What is being asked: Duplicate the lines of the records below word for word, without the pictures.

Chart comprehension data
********************
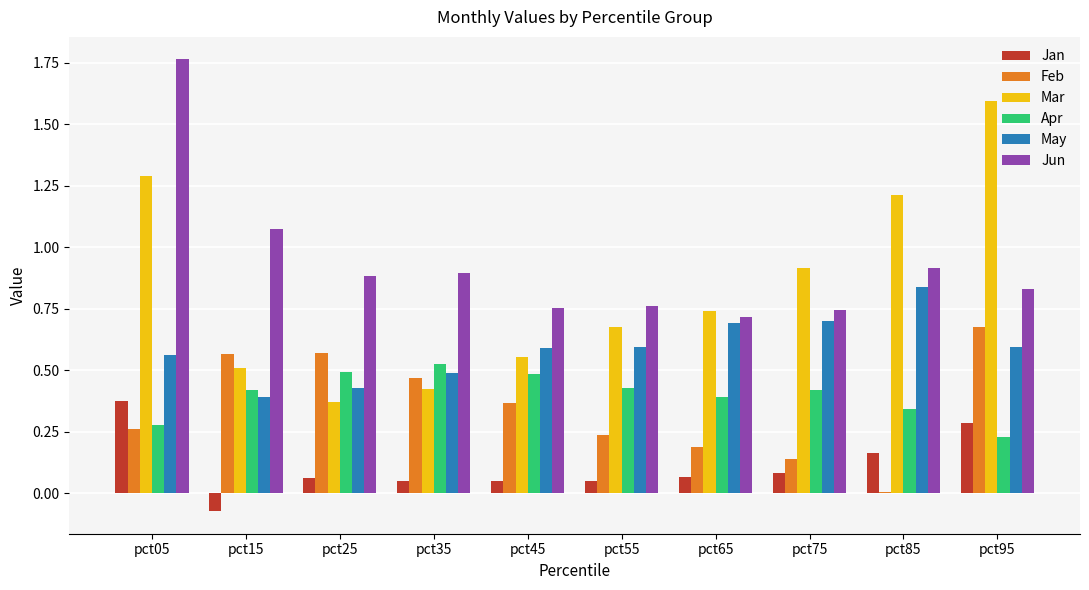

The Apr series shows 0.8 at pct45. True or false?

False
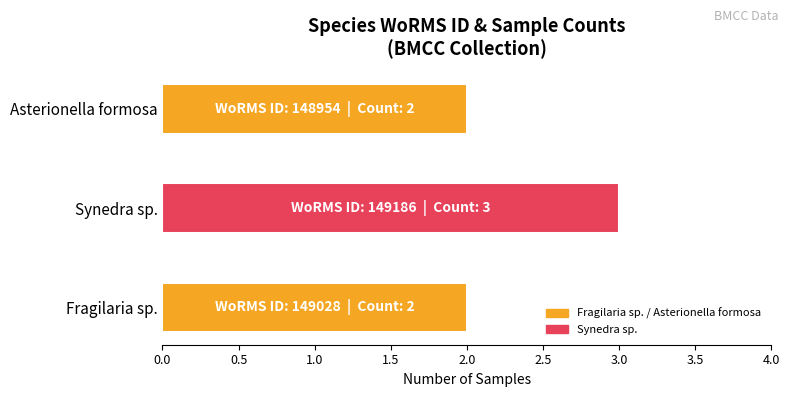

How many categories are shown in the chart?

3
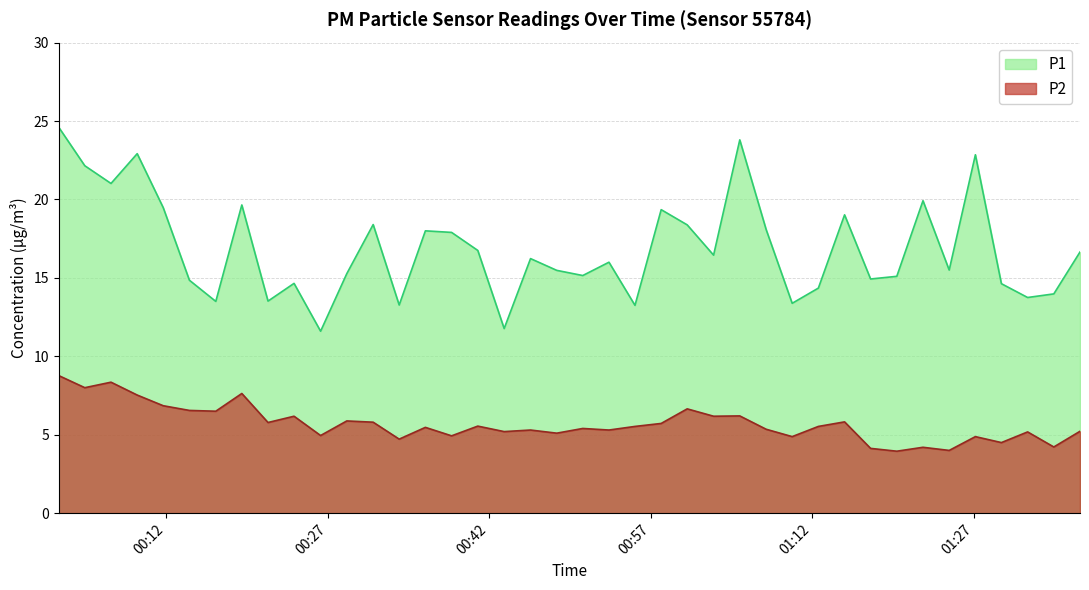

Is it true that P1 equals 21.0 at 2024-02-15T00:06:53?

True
********************
Result of the exercise:
The Apr series shows 0.8 at pct45. True or false?

False

How many categories are shown in the chart?

3

Is it true that P1 equals 21.0 at 2024-02-15T00:06:53?

True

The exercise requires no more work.